*** Opening Data for processing ***

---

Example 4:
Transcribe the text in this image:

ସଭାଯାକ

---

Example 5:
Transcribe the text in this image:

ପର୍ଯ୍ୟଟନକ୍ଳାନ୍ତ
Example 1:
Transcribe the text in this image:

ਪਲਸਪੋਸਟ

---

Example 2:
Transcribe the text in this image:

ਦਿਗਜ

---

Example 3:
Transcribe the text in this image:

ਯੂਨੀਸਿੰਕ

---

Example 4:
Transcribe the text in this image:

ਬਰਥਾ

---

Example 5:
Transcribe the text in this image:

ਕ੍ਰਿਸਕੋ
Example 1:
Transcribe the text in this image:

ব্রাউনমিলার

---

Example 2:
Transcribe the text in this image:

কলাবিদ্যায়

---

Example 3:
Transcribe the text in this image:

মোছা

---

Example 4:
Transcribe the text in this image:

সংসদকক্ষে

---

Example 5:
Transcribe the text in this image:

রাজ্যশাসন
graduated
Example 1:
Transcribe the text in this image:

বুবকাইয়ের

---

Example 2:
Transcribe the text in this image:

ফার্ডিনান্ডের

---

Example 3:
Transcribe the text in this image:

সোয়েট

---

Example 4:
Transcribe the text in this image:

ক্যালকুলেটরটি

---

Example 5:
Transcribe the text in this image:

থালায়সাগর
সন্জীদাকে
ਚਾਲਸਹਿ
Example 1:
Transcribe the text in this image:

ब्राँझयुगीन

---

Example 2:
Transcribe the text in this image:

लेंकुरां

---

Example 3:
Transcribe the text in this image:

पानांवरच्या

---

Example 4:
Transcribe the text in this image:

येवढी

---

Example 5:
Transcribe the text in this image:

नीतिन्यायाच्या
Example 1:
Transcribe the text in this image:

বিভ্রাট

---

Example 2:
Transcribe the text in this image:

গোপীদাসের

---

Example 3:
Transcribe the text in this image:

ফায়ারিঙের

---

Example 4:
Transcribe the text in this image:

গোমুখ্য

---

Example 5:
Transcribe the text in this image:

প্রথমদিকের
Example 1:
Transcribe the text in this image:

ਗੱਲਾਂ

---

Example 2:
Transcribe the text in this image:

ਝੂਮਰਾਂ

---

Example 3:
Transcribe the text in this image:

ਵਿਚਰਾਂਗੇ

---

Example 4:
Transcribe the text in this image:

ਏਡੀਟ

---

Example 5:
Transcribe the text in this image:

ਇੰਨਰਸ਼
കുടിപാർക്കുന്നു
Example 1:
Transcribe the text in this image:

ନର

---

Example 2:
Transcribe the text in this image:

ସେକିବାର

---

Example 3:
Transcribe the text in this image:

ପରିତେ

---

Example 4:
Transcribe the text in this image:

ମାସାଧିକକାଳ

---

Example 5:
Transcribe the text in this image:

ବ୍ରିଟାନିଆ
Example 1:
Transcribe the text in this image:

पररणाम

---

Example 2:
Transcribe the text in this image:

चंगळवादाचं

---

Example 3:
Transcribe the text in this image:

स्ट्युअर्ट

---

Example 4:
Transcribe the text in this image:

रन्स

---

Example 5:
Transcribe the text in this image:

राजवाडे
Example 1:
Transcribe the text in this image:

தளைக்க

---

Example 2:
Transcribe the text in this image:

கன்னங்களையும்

*** Closing Data for processing ***

> _The task_:
Each record above needs to be given again exactly as written.

> _Completed exercise_:
---

Example 4:
Transcribe the text in this image:

ସଭାଯାକ

---

Example 5:
Transcribe the text in this image:

ପର୍ଯ୍ୟଟନକ୍ଳାନ୍ତ
Example 1:
Transcribe the text in this image:

ਪਲਸਪੋਸਟ

---

Example 2:
Transcribe the text in this image:

ਦਿਗਜ

---

Example 3:
Transcribe the text in this image:

ਯੂਨੀਸਿੰਕ

---

Example 4:
Transcribe the text in this image:

ਬਰਥਾ

---

Example 5:
Transcribe the text in this image:

ਕ੍ਰਿਸਕੋ
Example 1:
Transcribe the text in this image:

ব্রাউনমিলার

---

Example 2:
Transcribe the text in this image:

কলাবিদ্যায়

---

Example 3:
Transcribe the text in this image:

মোছা

---

Example 4:
Transcribe the text in this image:

সংসদকক্ষে

---

Example 5:
Transcribe the text in this image:

রাজ্যশাসন
graduated
Example 1:
Transcribe the text in this image:

বুবকাইয়ের

---

Example 2:
Transcribe the text in this image:

ফার্ডিনান্ডের

---

Example 3:
Transcribe the text in this image:

সোয়েট

---

Example 4:
Transcribe the text in this image:

ক্যালকুলেটরটি

---

Example 5:
Transcribe the text in this image:

থালায়সাগর
সন্জীদাকে
ਚਾਲਸਹਿ
Example 1:
Transcribe the text in this image:

ब्राँझयुगीन

---

Example 2:
Transcribe the text in this image:

लेंकुरां

---

Example 3:
Transcribe the text in this image:

पानांवरच्या

---

Example 4:
Transcribe the text in this image:

येवढी

---

Example 5:
Transcribe the text in this image:

नीतिन्यायाच्या
Example 1:
Transcribe the text in this image:

বিভ্রাট

---

Example 2:
Transcribe the text in this image:

গোপীদাসের

---

Example 3:
Transcribe the text in this image:

ফায়ারিঙের

---

Example 4:
Transcribe the text in this image:

গোমুখ্য

---

Example 5:
Transcribe the text in this image:

প্রথমদিকের
Example 1:
Transcribe the text in this image:

ਗੱਲਾਂ

---

Example 2:
Transcribe the text in this image:

ਝੂਮਰਾਂ

---

Example 3:
Transcribe the text in this image:

ਵਿਚਰਾਂਗੇ

---

Example 4:
Transcribe the text in this image:

ਏਡੀਟ

---

Example 5:
Transcribe the text in this image:

ਇੰਨਰਸ਼
കുടിപാർക്കുന്നു
Example 1:
Transcribe the text in this image:

ନର

---

Example 2:
Transcribe the text in this image:

ସେକିବାର

---

Example 3:
Transcribe the text in this image:

ପରିତେ

---

Example 4:
Transcribe the text in this image:

ମାସାଧିକକାଳ

---

Example 5:
Transcribe the text in this image:

ବ୍ରିଟାନିଆ
Example 1:
Transcribe the text in this image:

पररणाम

---

Example 2:
Transcribe the text in this image:

चंगळवादाचं

---

Example 3:
Transcribe the text in this image:

स्ट्युअर्ट

---

Example 4:
Transcribe the text in this image:

रन्स

---

Example 5:
Transcribe the text in this image:

राजवाडे
Example 1:
Transcribe the text in this image:

தளைக்க

---

Example 2:
Transcribe the text in this image:

கன்னங்களையும்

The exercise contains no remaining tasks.